天殺的,陸望在幹嘛?他現在的表情也太奇怪了吧?
陸望此時此刻正仰著修長的脖頸,白皙的肌膚可見喉結滑動,恰到好處的黑暗與他面上的傷痕融合,借著夕陽的餘暉,殷白髮現陸望沒有受傷的那張臉竟然出乎意料的好看。
那隻漆黑的眼裡仿佛被霧氣所瀰漫,眼尾處有些泛紅,他正死死盯著殷白,眸光閃爍,似乎是在期待殷白再次暴力的對待他。

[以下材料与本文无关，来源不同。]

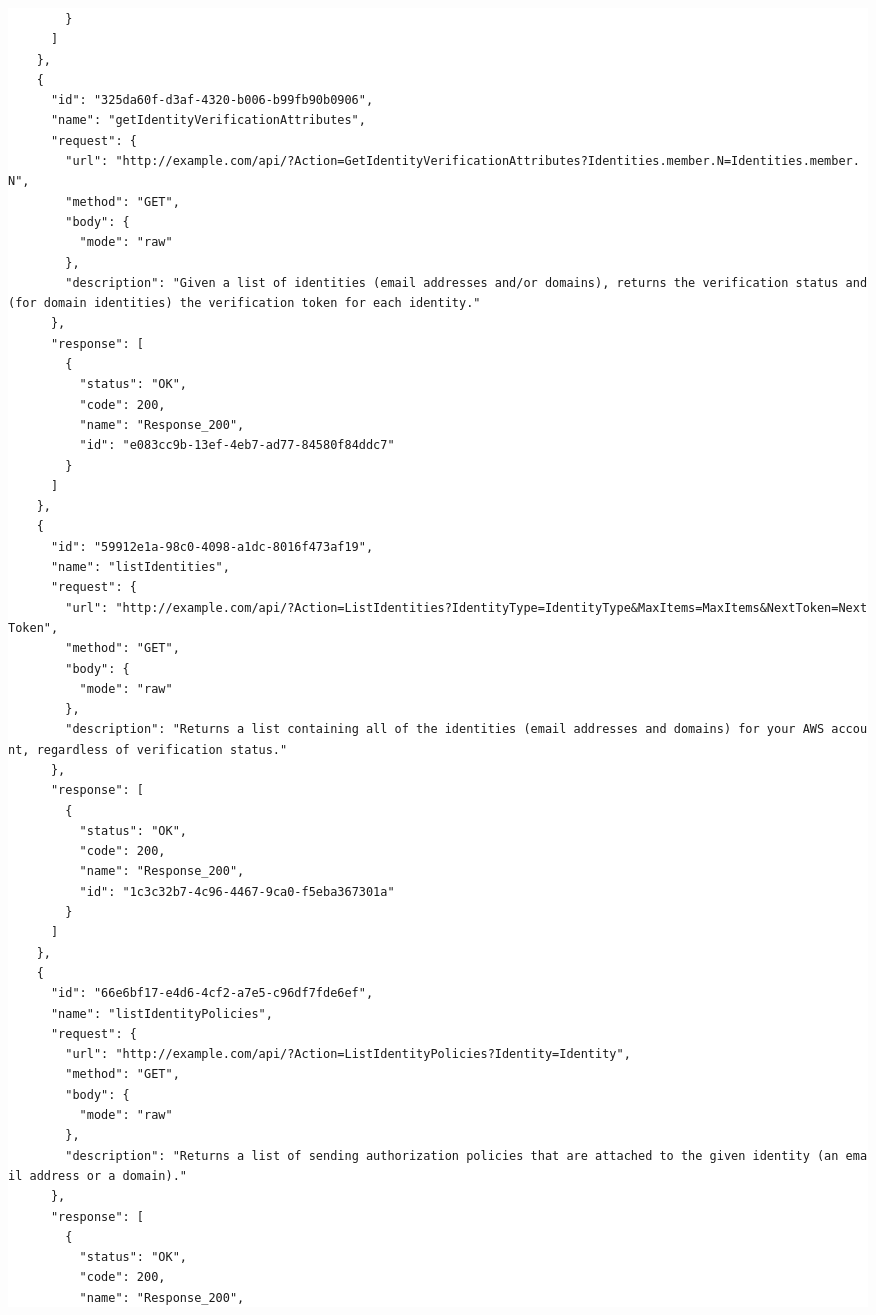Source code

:             }
          ]
        },
        {
          "id": "325da60f-d3af-4320-b006-b99fb90b0906",
          "name": "getIdentityVerificationAttributes",
          "request": {
            "url": "http://example.com/api/?Action=GetIdentityVerificationAttributes?Identities.member.N=Identities.member.N",
            "method": "GET",
            "body": {
              "mode": "raw"
            },
            "description": "Given a list of identities (email addresses and/or domains), returns the verification status and (for domain identities) the verification token for each identity."
          },
          "response": [
            {
              "status": "OK",
              "code": 200,
              "name": "Response_200",
              "id": "e083cc9b-13ef-4eb7-ad77-84580f84ddc7"
            }
          ]
        },
        {
          "id": "59912e1a-98c0-4098-a1dc-8016f473af19",
          "name": "listIdentities",
          "request": {
            "url": "http://example.com/api/?Action=ListIdentities?IdentityType=IdentityType&MaxItems=MaxItems&NextToken=NextToken",
            "method": "GET",
            "body": {
              "mode": "raw"
            },
            "description": "Returns a list containing all of the identities (email addresses and domains) for your AWS account, regardless of verification status."
          },
          "response": [
            {
              "status": "OK",
              "code": 200,
              "name": "Response_200",
              "id": "1c3c32b7-4c96-4467-9ca0-f5eba367301a"
            }
          ]
        },
        {
          "id": "66e6bf17-e4d6-4cf2-a7e5-c96df7fde6ef",
          "name": "listIdentityPolicies",
          "request": {
            "url": "http://example.com/api/?Action=ListIdentityPolicies?Identity=Identity",
            "method": "GET",
            "body": {
              "mode": "raw"
            },
            "description": "Returns a list of sending authorization policies that are attached to the given identity (an email address or a domain)."
          },
          "response": [
            {
              "status": "OK",
              "code": 200,
              "name": "Response_200",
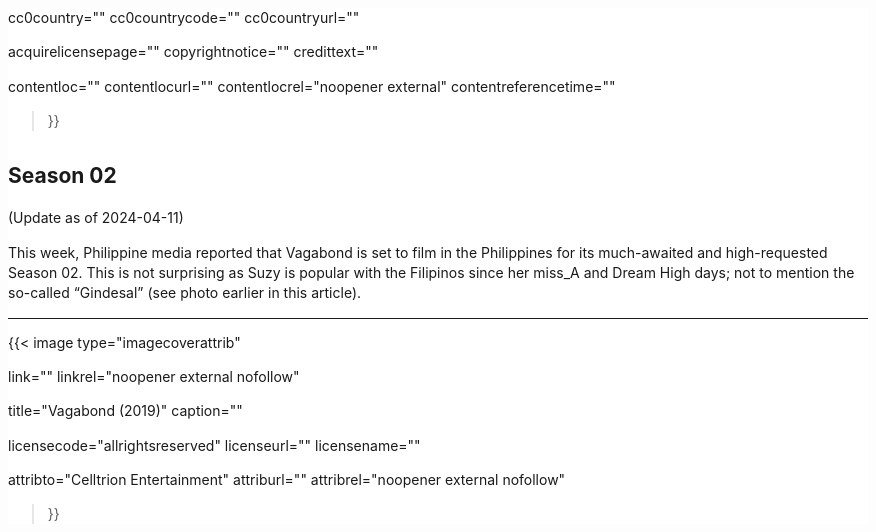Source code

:  cc0country=""
  cc0countrycode=""
  cc0countryurl=""

  acquirelicensepage=""
  copyrightnotice=""
  credittext=""

  contentloc=""
  contentlocurl=""
  contentlocrel="noopener external"
  contentreferencetime=""
>}}

## Season 02

(Update as of 2024-04-11)

This week, Philippine media reported that Vagabond is set to film in the Philippines for its much-awaited and high-requested Season 02. This is not surprising as Suzy is popular with the Filipinos since her miss_A and Dream High days; not to mention the so-called “Gindesal” (see photo earlier in this article).

---

{{< image
  type="imagecoverattrib"

  link=""
  linkrel="noopener external nofollow"

  title="Vagabond (2019)"
  caption=""

  licensecode="allrightsreserved"
  licenseurl=""
  licensename=""

  attribto="Celltrion Entertainment"
  attriburl=""
  attribrel="noopener external nofollow"
>}}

殷白被他看的發怵,心底暗罵了一聲,伸出雙手一把推開了陸望。
怪不得那些人都罵他是個怪胎,原本他還為陸望鳴不平,現在看來都是有跡可循的,陸望那樣的表情讓殷白渾身雞皮疙瘩都起來了。
他否認自己之前的想法,這陸望絕對不可能是亡魂!
殷白深吸一口氣,隨手薅了一把自己被汗水浸濕的發,一字一句道:
「聽著,我知道我之前對你做了一些過分的事,我不奢求你的原諒,你有什麼困難可以找我解決,我一定會無償為你解決,但有一點,我希望你不要在公共場合和我搭話,我也不會公然找你的麻煩,這樣可以嗎?」
陸望抬手摸了摸自己的脖頸,輕輕的點了點頭,算是默認了。
「好了,現在我要回家了,你以後別這樣了,真的。」殷白說。
語罷,殷白腳底抹油一般,生怕陸望追上來了,一路小跑的離開了教學樓。
陸望站在原地,半天沒有動靜,只是那隻手一直在脖頸處來回抓撓著。
被殷白觸碰後的肌膚仿佛有些灼熱,這讓他想起了七歲那年的大火,被火灼燒過的臉至今仍然隱隱作痛,有時甚至癢得他在床上輾轉反側,多少個無法安眠的夜晚他都是在這種痛苦中渡過。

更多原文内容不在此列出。